**WHAT IS REQUIRED**
From the material below, extract every line that contains the word "النظارات", and copy each one in full.

**GIVEN RECORDS**
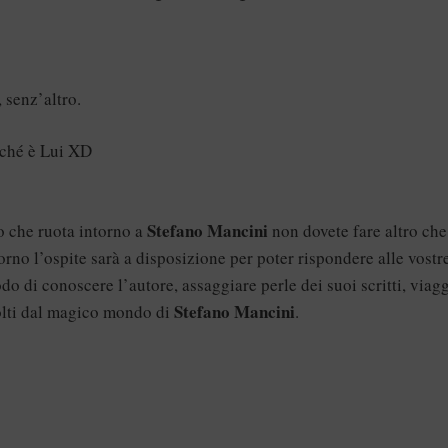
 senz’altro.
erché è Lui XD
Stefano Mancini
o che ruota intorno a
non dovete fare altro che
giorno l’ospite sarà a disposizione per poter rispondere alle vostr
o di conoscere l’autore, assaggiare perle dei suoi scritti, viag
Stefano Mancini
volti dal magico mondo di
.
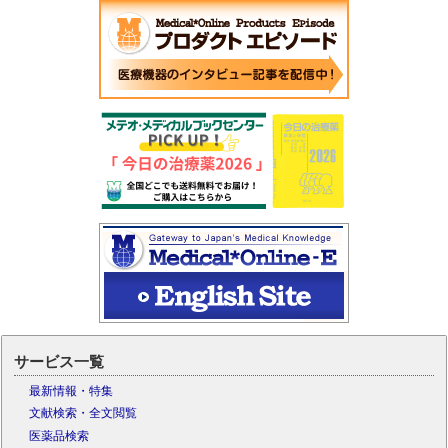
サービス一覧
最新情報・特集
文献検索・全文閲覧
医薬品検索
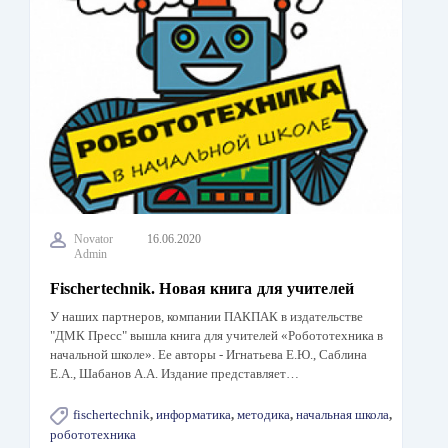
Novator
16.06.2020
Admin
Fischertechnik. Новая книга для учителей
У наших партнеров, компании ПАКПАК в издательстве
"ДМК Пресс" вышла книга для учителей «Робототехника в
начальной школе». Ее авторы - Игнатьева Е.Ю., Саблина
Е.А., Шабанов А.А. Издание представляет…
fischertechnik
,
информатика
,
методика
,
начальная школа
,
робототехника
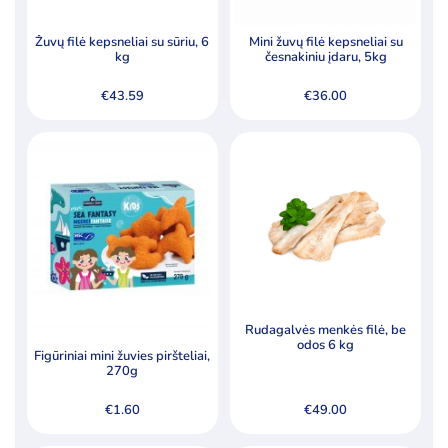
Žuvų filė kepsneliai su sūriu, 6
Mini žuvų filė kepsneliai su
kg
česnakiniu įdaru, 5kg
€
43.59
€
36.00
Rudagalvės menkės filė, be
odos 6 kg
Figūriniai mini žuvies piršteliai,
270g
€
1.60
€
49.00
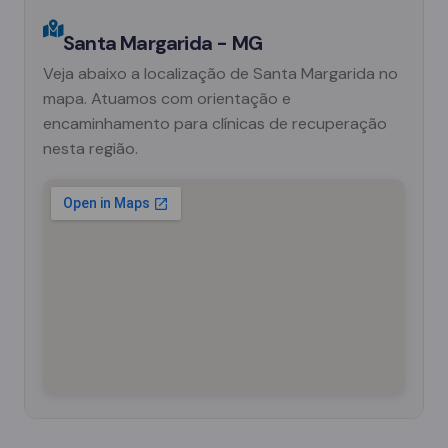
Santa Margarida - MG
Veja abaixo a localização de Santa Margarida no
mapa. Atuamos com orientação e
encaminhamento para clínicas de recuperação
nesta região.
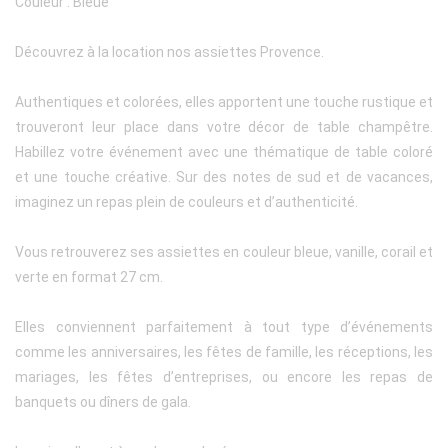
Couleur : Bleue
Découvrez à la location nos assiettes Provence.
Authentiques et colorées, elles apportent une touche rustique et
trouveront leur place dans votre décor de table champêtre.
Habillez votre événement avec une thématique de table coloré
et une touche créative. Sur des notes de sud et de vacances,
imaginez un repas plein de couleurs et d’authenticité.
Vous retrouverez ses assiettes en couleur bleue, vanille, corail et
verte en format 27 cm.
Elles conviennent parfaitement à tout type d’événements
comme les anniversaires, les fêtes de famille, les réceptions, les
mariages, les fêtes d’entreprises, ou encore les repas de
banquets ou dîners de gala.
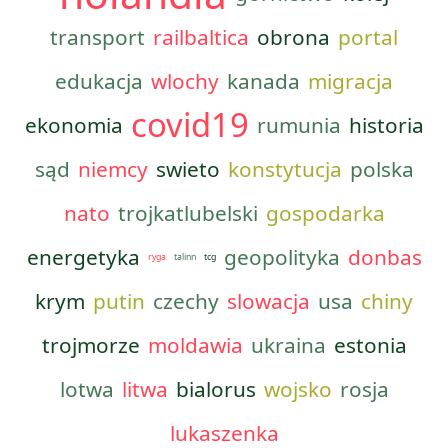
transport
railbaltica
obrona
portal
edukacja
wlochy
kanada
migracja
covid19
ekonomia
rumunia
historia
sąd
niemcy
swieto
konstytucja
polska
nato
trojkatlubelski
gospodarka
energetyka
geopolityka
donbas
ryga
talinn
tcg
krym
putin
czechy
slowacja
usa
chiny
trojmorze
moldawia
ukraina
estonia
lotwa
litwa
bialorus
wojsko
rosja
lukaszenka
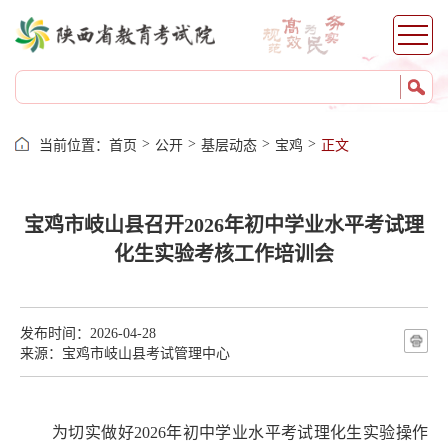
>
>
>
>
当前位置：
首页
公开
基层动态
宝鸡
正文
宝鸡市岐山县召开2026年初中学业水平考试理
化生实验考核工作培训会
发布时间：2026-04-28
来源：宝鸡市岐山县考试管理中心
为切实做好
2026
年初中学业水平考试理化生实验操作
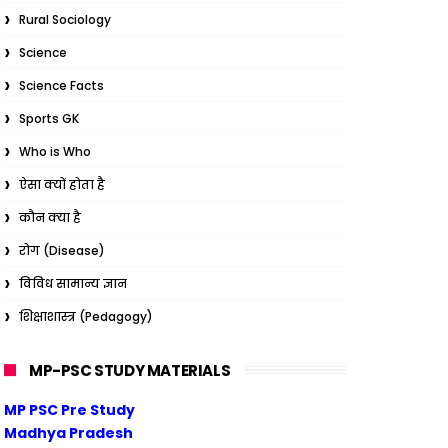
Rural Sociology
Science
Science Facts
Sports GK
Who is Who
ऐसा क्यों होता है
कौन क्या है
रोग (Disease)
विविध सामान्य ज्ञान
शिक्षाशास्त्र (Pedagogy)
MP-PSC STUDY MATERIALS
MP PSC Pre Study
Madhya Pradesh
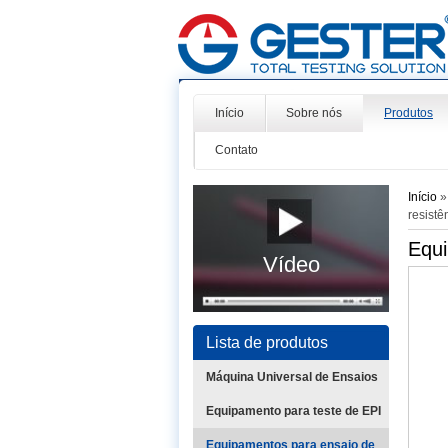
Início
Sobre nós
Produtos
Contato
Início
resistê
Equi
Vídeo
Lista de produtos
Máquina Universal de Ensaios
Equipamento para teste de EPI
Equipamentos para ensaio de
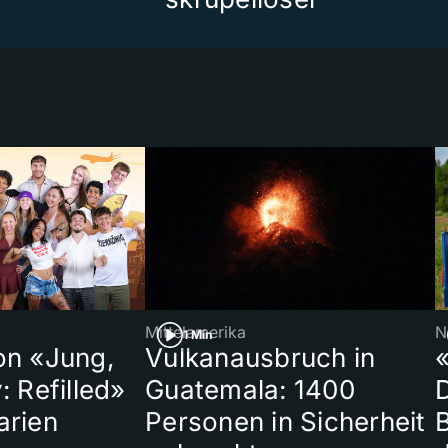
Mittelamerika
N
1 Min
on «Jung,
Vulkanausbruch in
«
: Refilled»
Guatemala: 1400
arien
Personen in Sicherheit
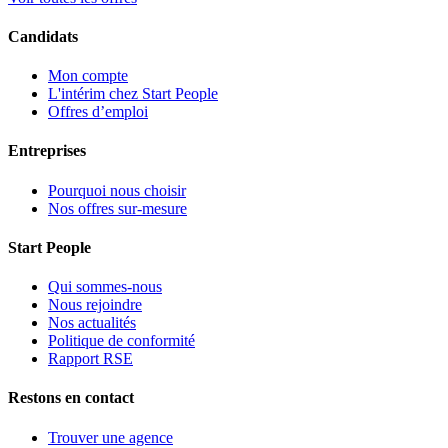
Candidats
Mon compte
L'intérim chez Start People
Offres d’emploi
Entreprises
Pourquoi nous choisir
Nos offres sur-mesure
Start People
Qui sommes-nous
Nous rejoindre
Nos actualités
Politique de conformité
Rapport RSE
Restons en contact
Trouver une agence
---
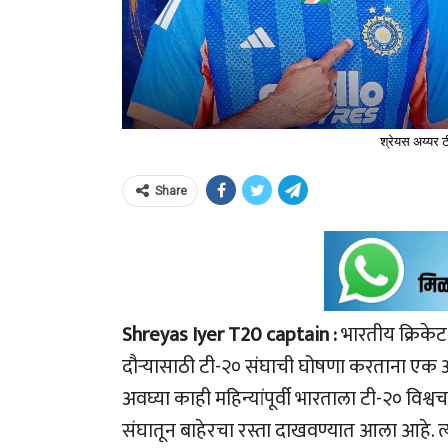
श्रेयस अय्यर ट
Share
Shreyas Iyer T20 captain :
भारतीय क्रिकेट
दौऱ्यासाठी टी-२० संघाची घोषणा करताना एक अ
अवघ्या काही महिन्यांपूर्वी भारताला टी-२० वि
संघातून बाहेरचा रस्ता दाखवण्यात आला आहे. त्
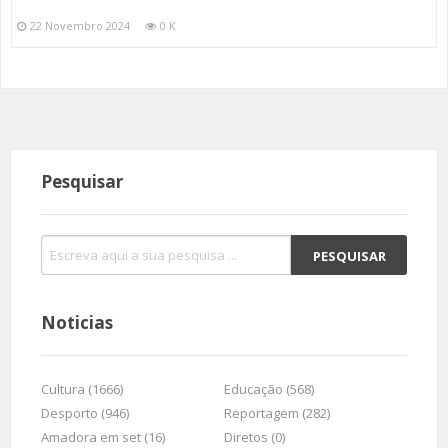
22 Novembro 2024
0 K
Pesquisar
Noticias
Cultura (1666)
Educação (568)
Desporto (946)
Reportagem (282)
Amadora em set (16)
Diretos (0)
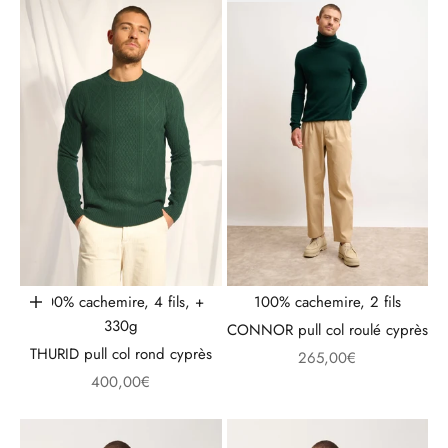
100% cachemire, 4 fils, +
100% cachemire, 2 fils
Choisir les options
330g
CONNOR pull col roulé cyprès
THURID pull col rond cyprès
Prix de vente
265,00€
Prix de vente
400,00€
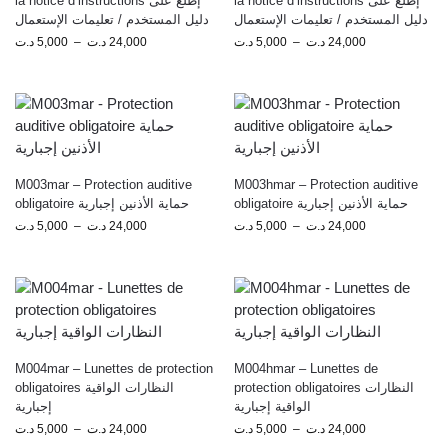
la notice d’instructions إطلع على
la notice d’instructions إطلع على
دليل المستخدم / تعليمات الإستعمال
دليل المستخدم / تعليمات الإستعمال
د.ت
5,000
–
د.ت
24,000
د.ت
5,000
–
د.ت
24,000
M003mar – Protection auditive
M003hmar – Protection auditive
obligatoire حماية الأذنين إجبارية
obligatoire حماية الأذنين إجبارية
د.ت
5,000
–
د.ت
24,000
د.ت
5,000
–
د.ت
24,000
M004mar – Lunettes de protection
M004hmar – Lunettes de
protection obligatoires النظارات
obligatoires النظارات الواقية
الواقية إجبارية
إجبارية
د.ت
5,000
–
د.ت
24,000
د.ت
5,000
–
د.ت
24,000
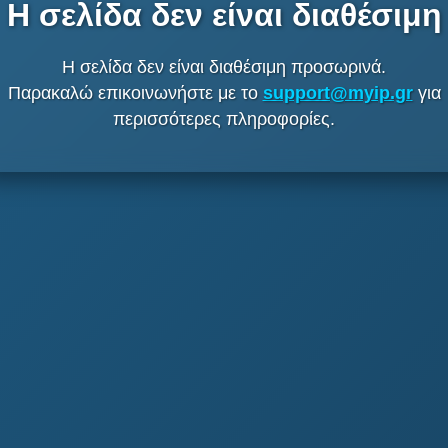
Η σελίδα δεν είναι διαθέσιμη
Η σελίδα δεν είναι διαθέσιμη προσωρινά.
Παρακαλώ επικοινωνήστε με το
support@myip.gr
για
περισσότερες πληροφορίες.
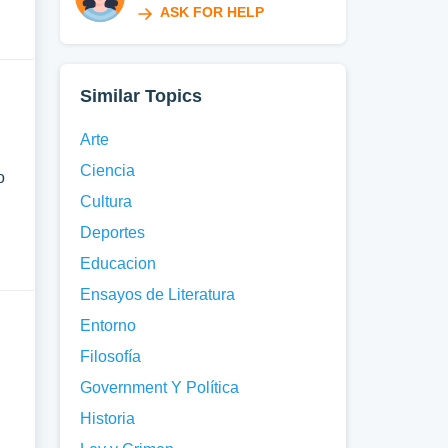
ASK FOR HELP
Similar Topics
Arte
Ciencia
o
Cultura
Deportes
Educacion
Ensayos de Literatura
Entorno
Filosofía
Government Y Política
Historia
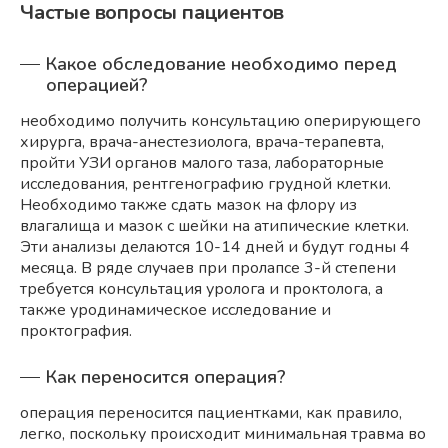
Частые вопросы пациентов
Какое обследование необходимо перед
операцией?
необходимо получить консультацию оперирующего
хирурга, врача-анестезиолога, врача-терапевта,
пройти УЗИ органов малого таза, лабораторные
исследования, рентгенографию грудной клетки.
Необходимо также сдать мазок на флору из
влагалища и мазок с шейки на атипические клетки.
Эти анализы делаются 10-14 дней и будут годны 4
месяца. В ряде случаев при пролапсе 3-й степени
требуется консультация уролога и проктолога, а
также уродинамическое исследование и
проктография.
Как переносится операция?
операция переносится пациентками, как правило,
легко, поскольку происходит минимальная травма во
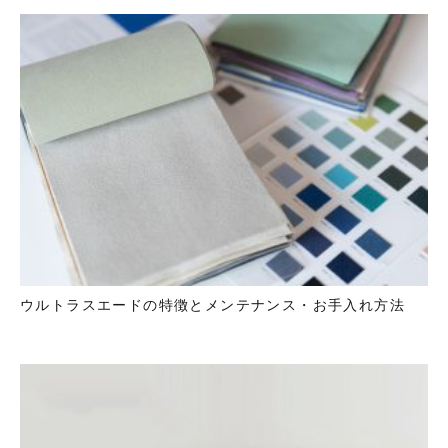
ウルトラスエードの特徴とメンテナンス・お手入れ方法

**THE COMPLETED TASK**
protection obligatoires النظارات
obligatoires النظارات الواقية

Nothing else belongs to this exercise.